*** TEXT BLOCK ***

So, I have a file that contains ~
delimited fields that I need to convert to sql. The catch here is that there are spaces in this data. Generally, this wouldn't be an issue because I could just use xargs -0
and feed it null delimiters.
When I pair it with tr '~' '\0000'
I get weird behavior and I am not sure why. It seems to actually take too many fields when using xargs.
Input:
FA_PRD01_PHX1~EBDT~30-JAN-2023~18~JobDefinition://company/apps/ess/custom/Shared Folders/Apps_Reports/APPSSALESFORCETIMEDTLS~1~1
FA_PRD01_PHX1~EBDT~30-JAN-2023~08~JobDefinition://company/apps/ess/custom/Shared Folders/Apps_Reports/APPSSALESFORCETIMEDTLSNEW~1~1
FA_PRD01_PHX1~EBDT~23-JAN-2023~18~JobDefinition://company/apps/ess/custom/Shared Folders/Apps_Reports/APPSSALESFORCETIMEDTLS~1~1
FA_PRD01_PHX1~EBDT~23-JAN-2023~08~JobDefinition://company/apps/ess/custom/Shared Folders/Apps_Reports/APPSSALESFORCETIMEDTLSNEW~1~1
FA_PRD01_PHX1~EBDT~13-MAR-2023~04~JobDefinition://company/apps/ess/custom/shared/Apps_Reports/Certifications and Competencies/ALLCERTRPT~1~1
FA_PRD01_PHX1~EBDT~13-FEB-2023~18~JobDefinition://company/apps/ess/custom/Shared Folders/Apps_Reports/APPSSALESFORCETIMEDTLS~1~1
FA_PRD01_PHX1~EBDT~13-FEB-2023~08~JobDefinition://company/apps/ess/custom/Shared Folders/Apps_Reports/APPSSALESFORCETIMEDTLSNEW~1~1
FA_PRD01_PHX1~EBDT~13-FEB-2023~05~JobDefinition://company/apps/ess/custom/shared/Apps_Reports/Certifications and Competencies/ALLCERTRPT~1~1
FA_PRD01_PHX1~EBDT~06-FEB-2023~18~JobDefinition://company/apps/ess/custom/Shared Folders/Apps_Reports/APPSSALESFORCETIMEDTLS~1~1
FA_PRD01_PHX1~EBDT~06-FEB-2023~08~JobDefinition://company/apps/ess/custom/Shared Folders/Apps_Reports/APPSSALESFORCETIMEDTLSNEW~1~1
command:
cat data.txt | tr '~' '\0000' |
xargs -0 -n 7 printf "insert into ESS_SYSTEM_ERROR_METRICS values('%s','%s',to_date('%s','DD-MM-YYYY'),%s,'%s',%s,%s);\n"

***

Please transcribe the forum post from "So, I have a" to "it null delimiters.". The material after this point comes from a different source than the forum post.

*** SUPPLIED MATERIAL ***

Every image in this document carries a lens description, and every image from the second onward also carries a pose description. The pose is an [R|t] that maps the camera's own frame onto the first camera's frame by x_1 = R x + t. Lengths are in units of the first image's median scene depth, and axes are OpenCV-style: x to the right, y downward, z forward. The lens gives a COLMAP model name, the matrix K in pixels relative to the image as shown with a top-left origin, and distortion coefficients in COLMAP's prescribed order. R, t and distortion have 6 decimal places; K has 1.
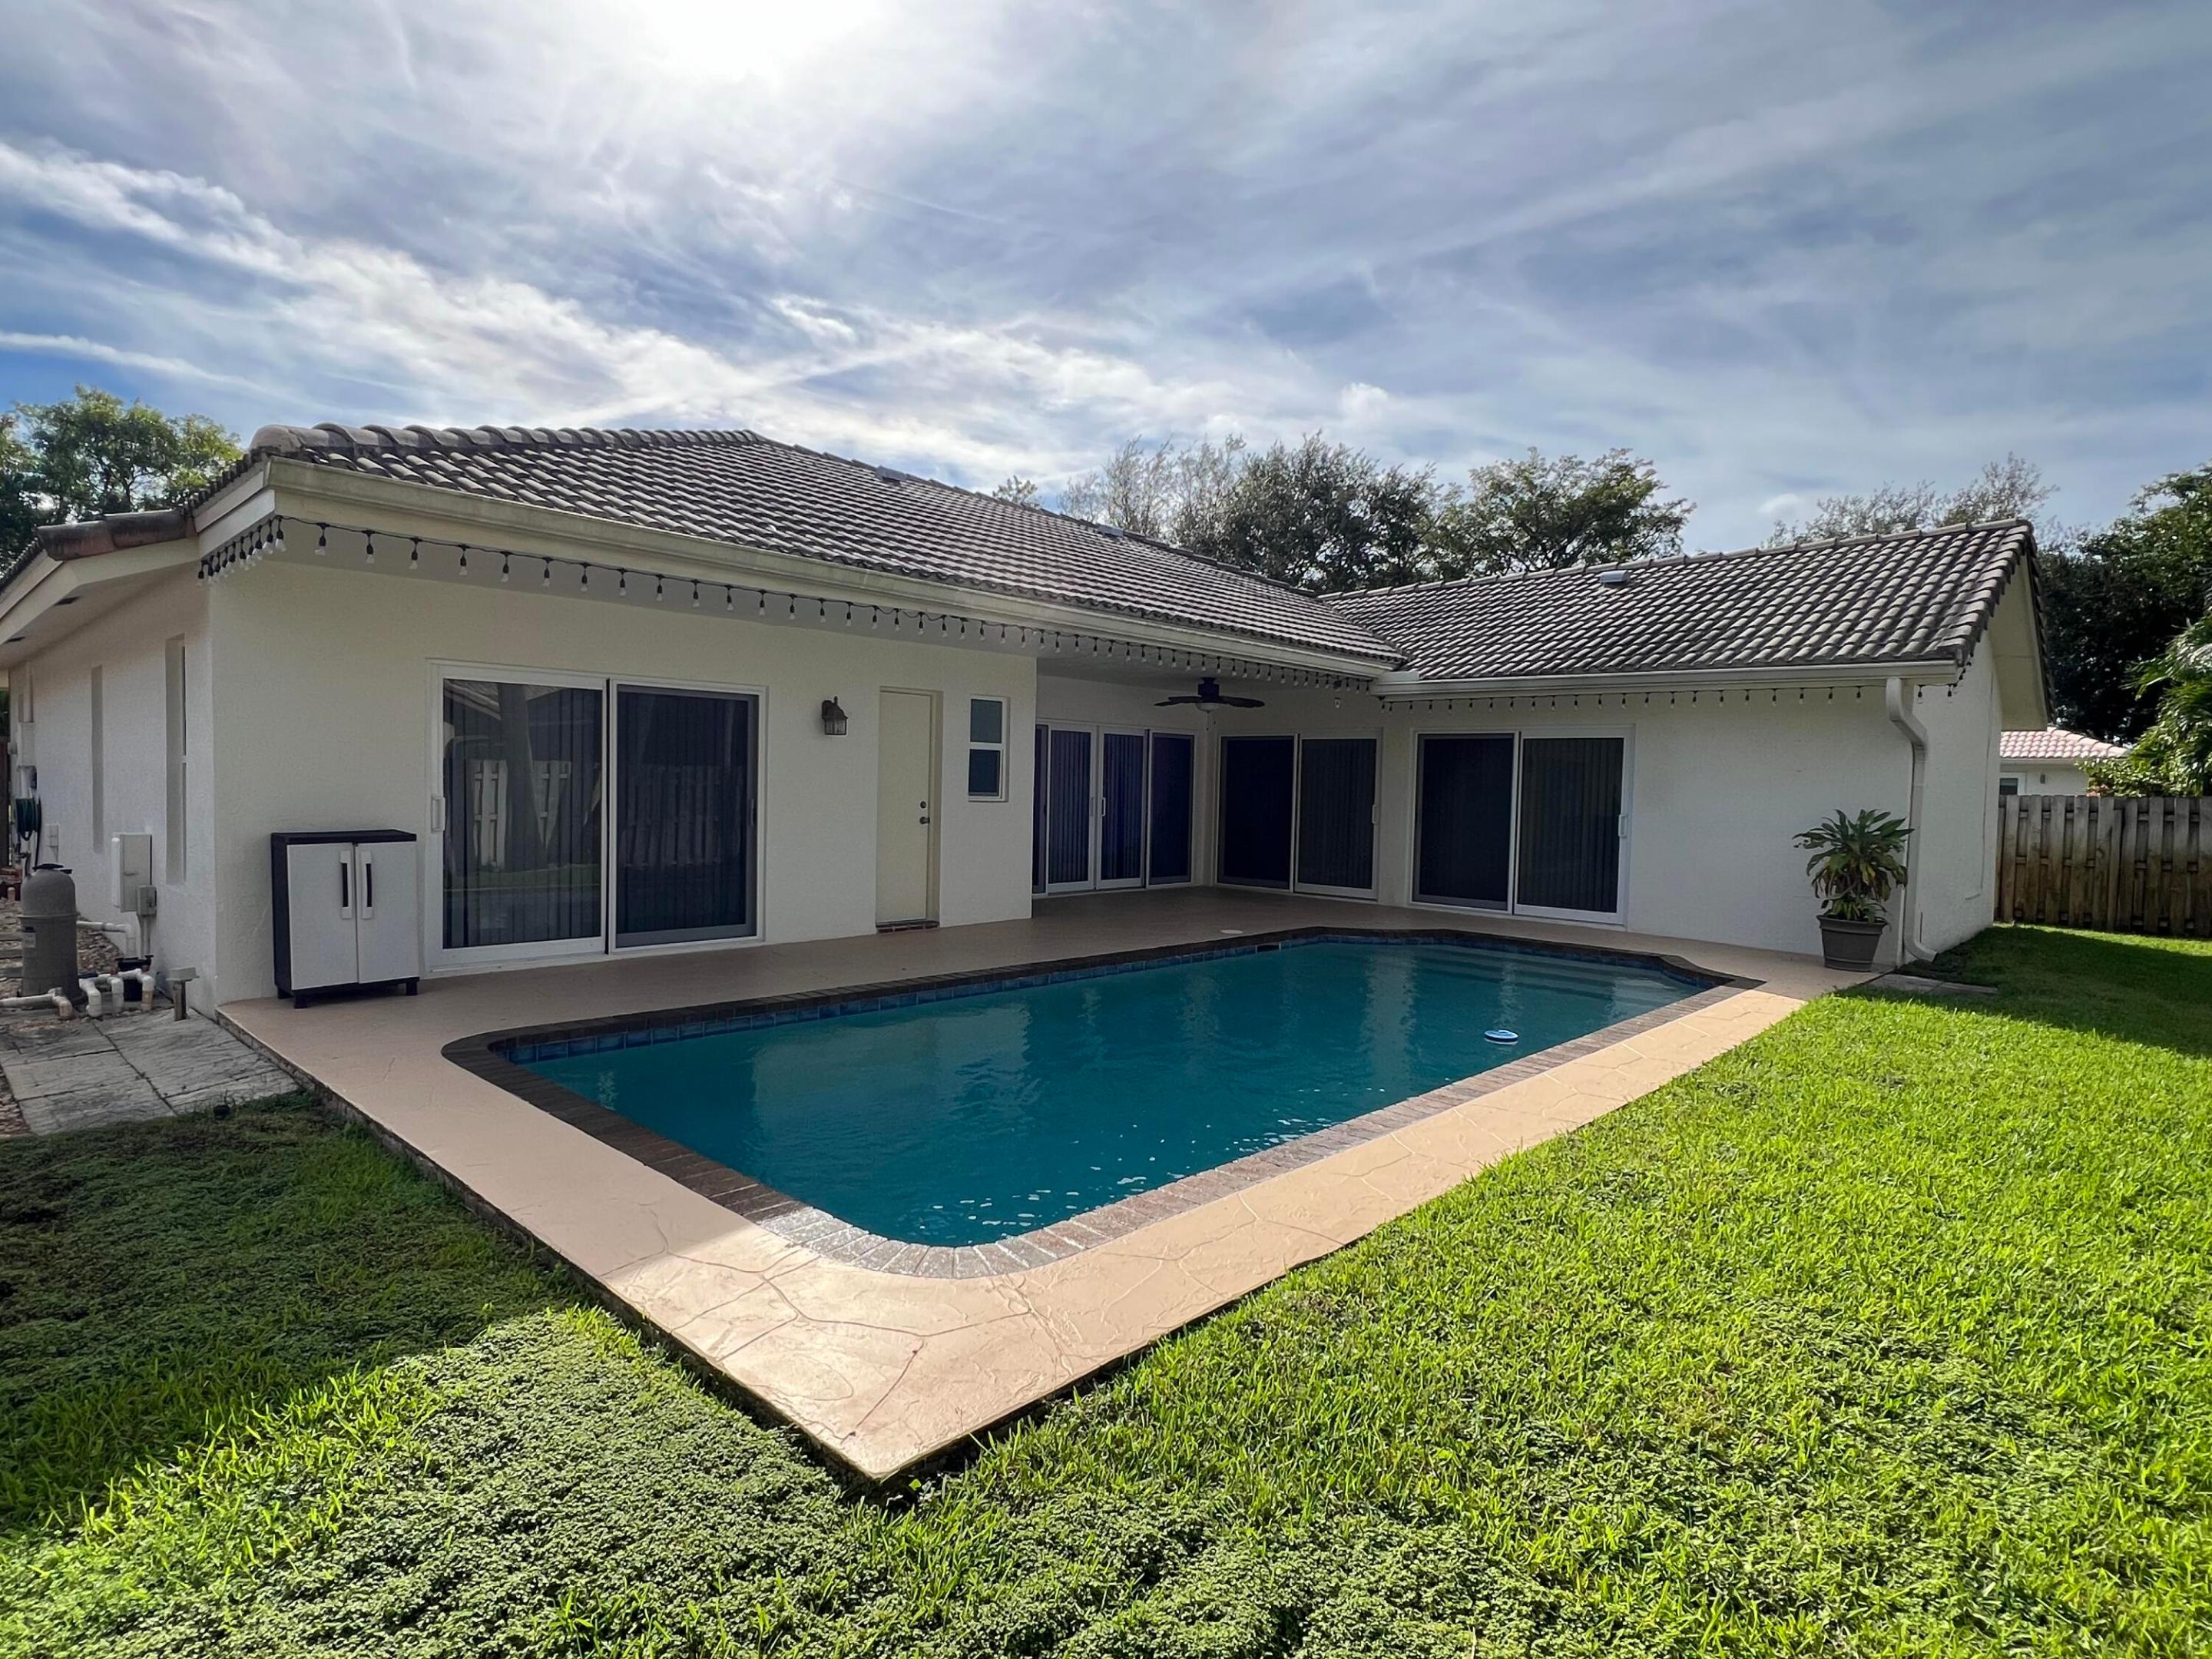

***

* PROBLEM SOLUTION:
So, I have a file that contains ~
delimited fields that I need to convert to sql. The catch here is that there are spaces in this data. Generally, this wouldn't be an issue because I could just use xargs -0
and feed it null delimiters.